A little-noticed provision in one of the versions of the Senate GOP health bill that failed to pass in July would have allowed people to use money from tax-preferred health savings accounts to pay their insurance premiums. A proposal from a group of ideologically diverse health care specialists included a similar idea.
HSAs are linked to high-deductible insurance plans, and consumers use the money in the account to pay their out-of-pocket expenses. The money put into the account and the earnings are not taxable.
With a few exceptions, people with HSAs have not been allowed to use those funds to pay monthly premiums. But the change would be one way to provide relief to people who a)buy their own insurance, b)earn too much to get federal premium subsidies and c)cannot deduct premiums from their taxes because they are not technically self-employed. Such people, although likely relatively small in number, have been disproportionately hurt by rising premiums in the individual market since the ACA took full effect.
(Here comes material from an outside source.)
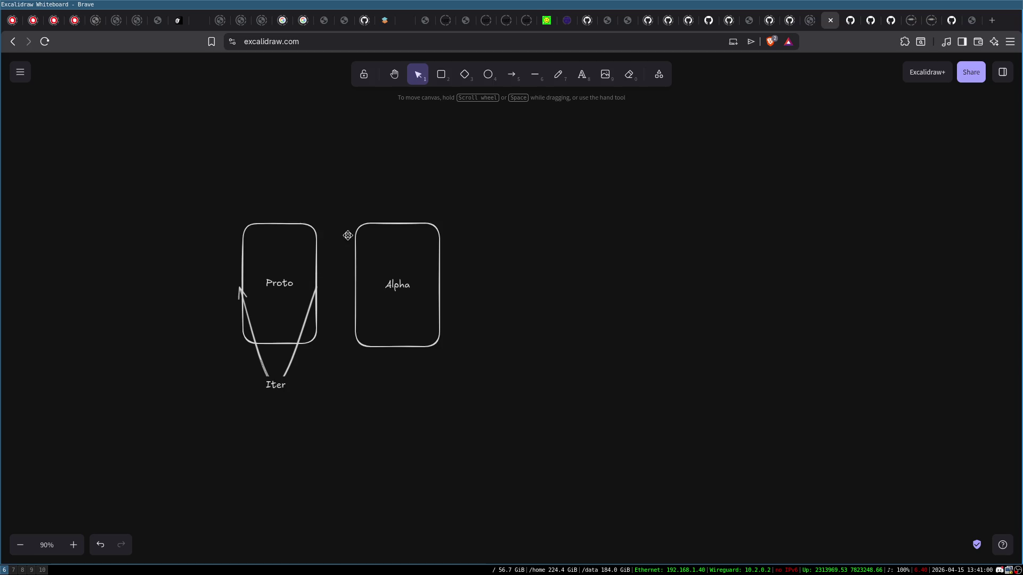
left_click(510, 75)
left_click_drag(303, 272, 368, 273)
Still, the change would involve some trade-offs.
Roy Ramthun, who helped design HSAs as a Senate staffer in the early 2000s and helped implement them while at the Treasury Department during the George W. Bush administration, said that, generally, “Republicans have preferred to subsidize insurance premiums through tax deductions and credits and leave the HSA for out-of-pocket expenses.”
Allowing premiums to be paid from HSA funds, Ramthun said, “could eat up the entire balance of the account and leave nothing for out-of-pocket expenses.” There are limits to how much money can be put into an HSA. For 2017, the maximum is $3,400 for an individual and $6,750 for a family.